- DATA TO PROCESS
# # # #
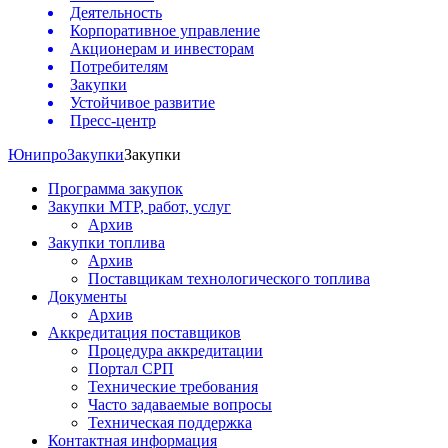
Деятельность
Корпоративное управление
Акционерам и инвесторам
Потребителям
Закупки
Устойчивое развитие
Пресс-центр
Юнипро
Закупки
Закупки
Программа закупок
Закупки МТР, работ, услуг
Архив
Закупки топлива
Архив
Поставщикам технологического топлива
Документы
Архив
Аккредитация поставщиков
Процедура аккредитации
Портал СРП
Технические требования
Часто задаваемые вопросы
Техническая поддержка
Контактная информация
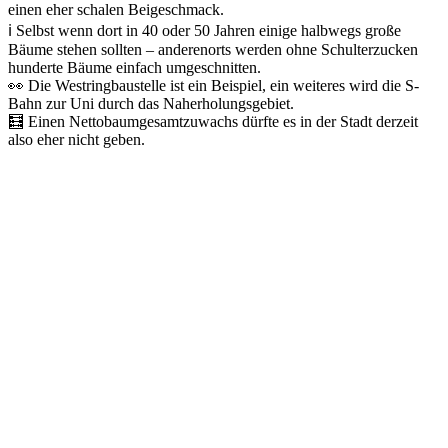
einen eher schalen Beigeschmack.
ℹ️ Selbst wenn dort in 40 oder 50 Jahren einige halbwegs große
Bäume stehen sollten – anderenorts werden ohne Schulterzucken
hunderte Bäume einfach umgeschnitten.
👀 Die Westringbaustelle ist ein Beispiel, ein weiteres wird die S-
Bahn zur Uni durch das Naherholungsgebiet.
🧮 Einen Nettobaumgesamtzuwachs dürfte es in der Stadt derzeit
also eher nicht geben.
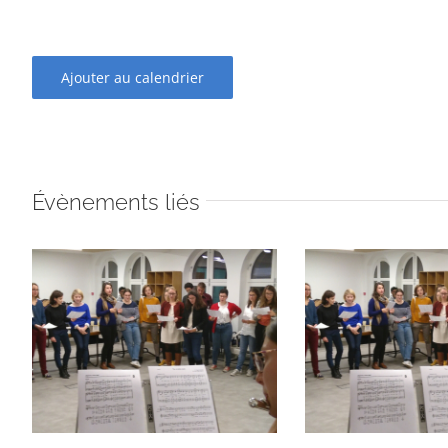
Ajouter au calendrier
Évènements liés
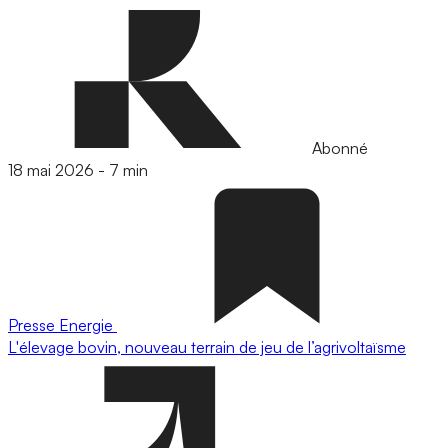
Abonné
18 mai 2026
-
7 min
Presse
Energie
L'élevage bovin, nouveau terrain de jeu de l’agrivoltaïsme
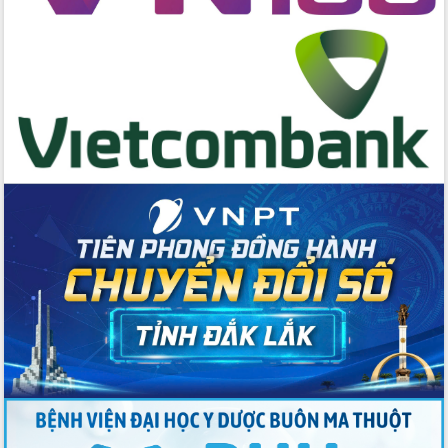
cấp xã
Đắk Lắk phát động hưởng ứng Ngày
Quyền của người tiêu dùng Việt Nam
2026
Đẩy mạnh cải cách hành chính, quyết
tâm đạt được mục tiêu tăng trưởng
hai con số trong năm 2026
Tổ chức trang trọng Lễ hội Đền thờ
Lương Văn Chánh năm 2026
Phó Bí thư Tỉnh ủy Đắk Lắk Đỗ Hữu
Huy giữ chức Bí thư Đảng ủy Ủy Ban
Nhân dân tỉnh
Bệnh án điện tử thúc đẩy chuyển đổi
số y tế tại Đắk Lắk
Chuyển đổi số thư viện: Mở rộng
không gian tri thức trong thời đại số
Đánh giá, rút kinh nghiệm công tác tổ
chức diễn tập trước ngày bầu cử
Chương trình “Gặp gỡ hữu nghị –
Friendship Meeting New Year 2026”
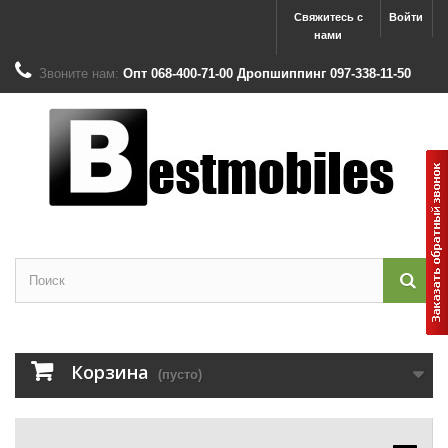
Свяжитесь с
Войти
нами
Звоните нам:
Опт 068-400-71-00 Дропшиппинг 097-338-11-50
Корзина
(пусто)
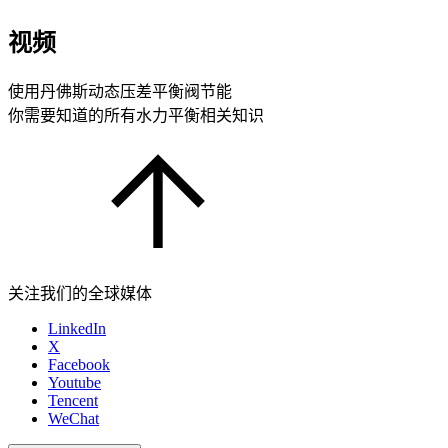
视频
使用丹佛斯动态压差平衡阀节能
你需要知道的所有水力平衡相关知识
关注我们的全球媒体
LinkedIn
X
Facebook
Youtube
Tencent
WeChat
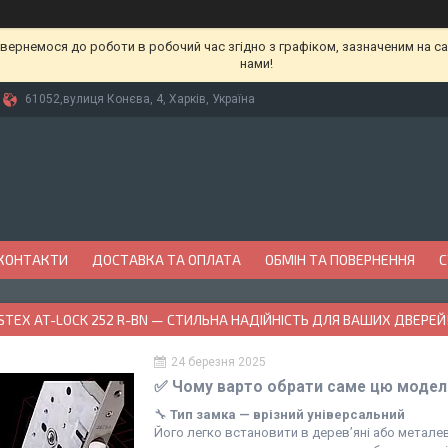
вернемося до роботи в робочий час згідно з графіком, зазначеним на сай
нами!
61052,вулиця Конєва, 4, Харків, Україна
КОНТАКТИ
ДОСТАВКА ТА ОПЛАТА
ОБМІН ТА ПОВЕРНЕННЯ
С
STEX AT-LOCK 252 R-BN — СТИЛЬНА НАДІЙНІСТЬ ДЛЯ ВАШИХ ДВЕРЕЙ
24 березня 2025
✅
Чому варто обрати саме цю модел
🔧
Тип замка — врізний універсальний
Його легко встановити в дерев’яні або металев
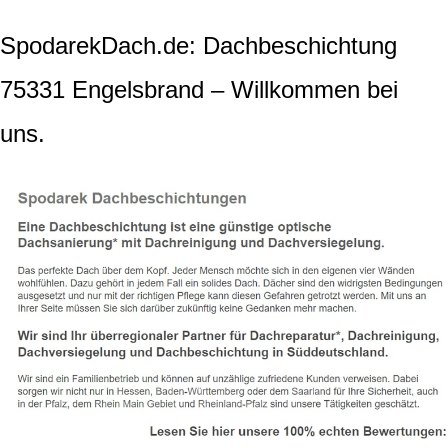
SpodarekDach.de: Dachbeschichtung
75331 Engelsbrand – Willkommen bei
uns.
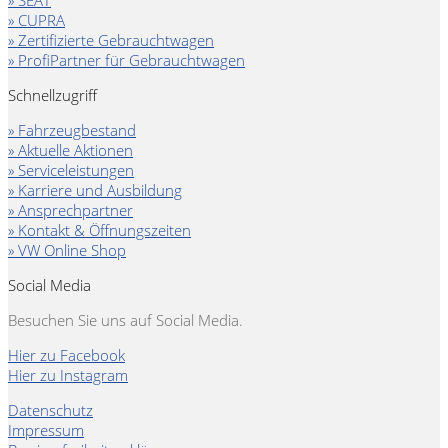
» SEAT
» CUPRA
» Zertifizierte Gebrauchtwagen
» ProfiPartner für Gebrauchtwagen
Schnellzugriff
» Fahrzeugbestand
» Aktuelle Aktionen
» Serviceleistungen
» Karriere und Ausbildung
» Ansprechpartner
» Kontakt & Öffnungszeiten
» VW Online Shop
Social Media
Besuchen Sie uns auf Social Media.
Hier zu Facebook
Hier zu Instagram
Datenschutz
Impressum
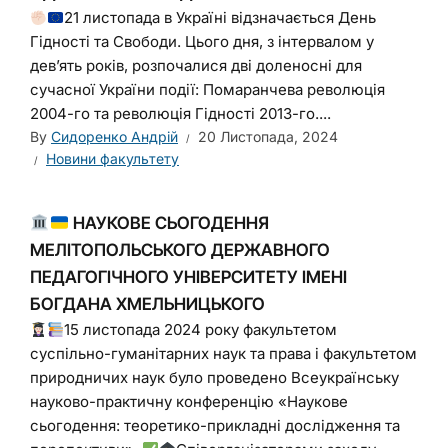
21 листопада в Україні відзначається День
Гідності та Свободи. Цього дня, з інтервалом у
дев’ять років, розпочалися дві доленосні для
сучасної України події: Помаранчева революція
2004-го та революція Гідності 2013-го....
By
Сидоренко Андрій
20 Листопада, 2024
Новини факультету
НАУКОВЕ СЬОГОДЕННЯ
МЕЛІТОПОЛЬСЬКОГО ДЕРЖАВНОГО
ПЕДАГОГІЧНОГО УНІВЕРСИТЕТУ ІМЕНІ
БОГДАНА ХМЕЛЬНИЦЬКОГО
15 листопада 2024 року факультетом
суспільно-гуманітарних наук та права і факультетом
природничих наук було проведено Всеукраїнську
науково-практичну конференцію «Наукове
сьогодення: теоретико-прикладні дослідження та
# # # #
- REQUIRED ACTION
Reproduce the listing from the line containing "einen eher schalen Beigeschmack." to the line containing "L'élevage bovin, nouveau", including both of those lines. Leave the pictures out of your answer.

- FINISHED TASK
einen eher schalen Beigeschmack.
ℹ️ Selbst wenn dort in 40 oder 50 Jahren einige halbwegs große
Bäume stehen sollten – anderenorts werden ohne Schulterzucken
hunderte Bäume einfach umgeschnitten.
👀 Die Westringbaustelle ist ein Beispiel, ein weiteres wird die S-
Bahn zur Uni durch das Naherholungsgebiet.
🧮 Einen Nettobaumgesamtzuwachs dürfte es in der Stadt derzeit
also eher nicht geben.
Ajouter au calendrier
Évènements liés
Abonné
18 mai 2026
-
7 min
Presse
Energie
L'élevage bovin, nouveau terrain de jeu de l’agrivoltaïsme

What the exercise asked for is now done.